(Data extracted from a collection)
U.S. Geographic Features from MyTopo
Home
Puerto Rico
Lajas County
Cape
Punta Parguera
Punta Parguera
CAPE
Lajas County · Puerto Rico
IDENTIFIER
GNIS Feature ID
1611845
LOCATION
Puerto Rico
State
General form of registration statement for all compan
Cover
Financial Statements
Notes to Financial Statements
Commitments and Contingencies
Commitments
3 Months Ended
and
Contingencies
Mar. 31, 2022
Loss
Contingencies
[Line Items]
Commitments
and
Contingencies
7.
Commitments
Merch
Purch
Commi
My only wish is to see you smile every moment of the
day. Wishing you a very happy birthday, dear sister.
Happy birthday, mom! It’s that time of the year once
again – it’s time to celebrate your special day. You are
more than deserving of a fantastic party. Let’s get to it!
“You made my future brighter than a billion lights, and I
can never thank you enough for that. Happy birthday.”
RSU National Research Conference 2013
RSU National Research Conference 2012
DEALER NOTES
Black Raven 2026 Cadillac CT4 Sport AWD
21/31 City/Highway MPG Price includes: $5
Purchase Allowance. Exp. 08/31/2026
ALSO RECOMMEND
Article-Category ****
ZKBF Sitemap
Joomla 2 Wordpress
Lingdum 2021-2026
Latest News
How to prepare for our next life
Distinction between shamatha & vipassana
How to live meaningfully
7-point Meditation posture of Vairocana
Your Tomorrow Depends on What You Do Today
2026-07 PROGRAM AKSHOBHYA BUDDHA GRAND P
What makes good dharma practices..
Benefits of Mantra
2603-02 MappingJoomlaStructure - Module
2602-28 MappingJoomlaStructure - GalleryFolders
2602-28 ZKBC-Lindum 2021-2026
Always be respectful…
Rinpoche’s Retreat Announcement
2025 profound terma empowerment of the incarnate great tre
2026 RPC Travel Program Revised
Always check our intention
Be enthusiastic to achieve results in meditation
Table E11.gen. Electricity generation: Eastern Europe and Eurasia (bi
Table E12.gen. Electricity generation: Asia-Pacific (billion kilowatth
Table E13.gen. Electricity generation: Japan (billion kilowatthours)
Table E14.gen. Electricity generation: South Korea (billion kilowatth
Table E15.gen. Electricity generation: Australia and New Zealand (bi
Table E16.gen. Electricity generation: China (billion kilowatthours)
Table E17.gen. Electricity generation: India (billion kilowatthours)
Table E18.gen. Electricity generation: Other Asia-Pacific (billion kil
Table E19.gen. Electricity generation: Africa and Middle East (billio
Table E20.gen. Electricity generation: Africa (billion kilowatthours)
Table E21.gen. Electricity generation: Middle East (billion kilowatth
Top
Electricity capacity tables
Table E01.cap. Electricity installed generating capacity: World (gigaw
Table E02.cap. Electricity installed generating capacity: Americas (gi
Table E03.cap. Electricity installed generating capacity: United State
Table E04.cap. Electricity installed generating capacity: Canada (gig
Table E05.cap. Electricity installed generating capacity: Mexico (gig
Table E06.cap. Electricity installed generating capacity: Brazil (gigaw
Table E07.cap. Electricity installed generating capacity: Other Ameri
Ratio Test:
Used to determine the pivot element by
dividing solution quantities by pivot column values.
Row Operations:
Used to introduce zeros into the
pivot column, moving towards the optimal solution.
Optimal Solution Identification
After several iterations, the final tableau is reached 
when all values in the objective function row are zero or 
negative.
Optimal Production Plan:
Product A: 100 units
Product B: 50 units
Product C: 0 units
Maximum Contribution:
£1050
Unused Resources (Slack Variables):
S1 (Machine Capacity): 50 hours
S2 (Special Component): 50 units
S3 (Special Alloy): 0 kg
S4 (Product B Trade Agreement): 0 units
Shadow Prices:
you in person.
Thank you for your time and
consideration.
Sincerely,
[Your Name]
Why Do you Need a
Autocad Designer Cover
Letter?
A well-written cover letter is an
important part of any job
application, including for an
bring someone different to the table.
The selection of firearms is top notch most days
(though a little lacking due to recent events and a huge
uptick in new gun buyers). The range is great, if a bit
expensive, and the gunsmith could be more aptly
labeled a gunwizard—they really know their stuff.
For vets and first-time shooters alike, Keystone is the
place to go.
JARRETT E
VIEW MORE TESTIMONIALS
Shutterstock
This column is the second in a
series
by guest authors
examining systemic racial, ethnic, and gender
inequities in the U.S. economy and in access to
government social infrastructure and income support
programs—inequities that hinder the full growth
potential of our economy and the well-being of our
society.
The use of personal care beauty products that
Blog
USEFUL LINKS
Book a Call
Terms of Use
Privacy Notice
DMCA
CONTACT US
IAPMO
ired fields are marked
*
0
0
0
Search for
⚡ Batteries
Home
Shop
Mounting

==

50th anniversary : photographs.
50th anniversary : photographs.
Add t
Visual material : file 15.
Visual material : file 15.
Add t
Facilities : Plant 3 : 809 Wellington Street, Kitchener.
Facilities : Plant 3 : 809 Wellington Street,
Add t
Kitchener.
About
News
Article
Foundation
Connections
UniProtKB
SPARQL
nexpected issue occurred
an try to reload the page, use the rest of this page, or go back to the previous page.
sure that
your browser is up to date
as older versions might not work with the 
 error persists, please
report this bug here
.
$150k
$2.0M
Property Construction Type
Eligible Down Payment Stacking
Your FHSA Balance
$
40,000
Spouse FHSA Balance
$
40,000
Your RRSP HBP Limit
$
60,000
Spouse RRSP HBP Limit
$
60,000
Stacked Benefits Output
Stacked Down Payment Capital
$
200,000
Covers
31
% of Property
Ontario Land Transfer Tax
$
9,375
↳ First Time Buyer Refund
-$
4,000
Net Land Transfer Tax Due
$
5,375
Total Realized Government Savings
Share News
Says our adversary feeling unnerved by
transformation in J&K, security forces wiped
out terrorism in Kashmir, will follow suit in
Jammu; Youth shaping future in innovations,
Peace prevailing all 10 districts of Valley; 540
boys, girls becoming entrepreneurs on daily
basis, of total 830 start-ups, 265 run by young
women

**Task brief:** Please copy, exactly and with nothing else, the lines above beginning at the line that has "U.S. Geographic Features from MyTopo" and ending with the line that has "Always check our intention".

**Final answer:**
U.S. Geographic Features from MyTopo
Home
Puerto Rico
Lajas County
Cape
Punta Parguera
Punta Parguera
CAPE
Lajas County · Puerto Rico
IDENTIFIER
GNIS Feature ID
1611845
LOCATION
Puerto Rico
State
General form of registration statement for all compan
Cover
Financial Statements
Notes to Financial Statements
Commitments and Contingencies
Commitments
3 Months Ended
and
Contingencies
Mar. 31, 2022
Loss
Contingencies
[Line Items]
Commitments
and
Contingencies
7.
Commitments
Merch
Purch
Commi
My only wish is to see you smile every moment of the
day. Wishing you a very happy birthday, dear sister.
Happy birthday, mom! It’s that time of the year once
again – it’s time to celebrate your special day. You are
more than deserving of a fantastic party. Let’s get to it!
“You made my future brighter than a billion lights, and I
can never thank you enough for that. Happy birthday.”
RSU National Research Conference 2013
RSU National Research Conference 2012
DEALER NOTES
Black Raven 2026 Cadillac CT4 Sport AWD
21/31 City/Highway MPG Price includes: $5
Purchase Allowance. Exp. 08/31/2026
ALSO RECOMMEND
Article-Category ****
ZKBF Sitemap
Joomla 2 Wordpress
Lingdum 2021-2026
Latest News
How to prepare for our next life
Distinction between shamatha & vipassana
How to live meaningfully
7-point Meditation posture of Vairocana
Your Tomorrow Depends on What You Do Today
2026-07 PROGRAM AKSHOBHYA BUDDHA GRAND P
What makes good dharma practices..
Benefits of Mantra
2603-02 MappingJoomlaStructure - Module
2602-28 MappingJoomlaStructure - GalleryFolders
2602-28 ZKBC-Lindum 2021-2026
Always be respectful…
Rinpoche’s Retreat Announcement
2025 profound terma empowerment of the incarnate great tre
2026 RPC Travel Program Revised
Always check our intention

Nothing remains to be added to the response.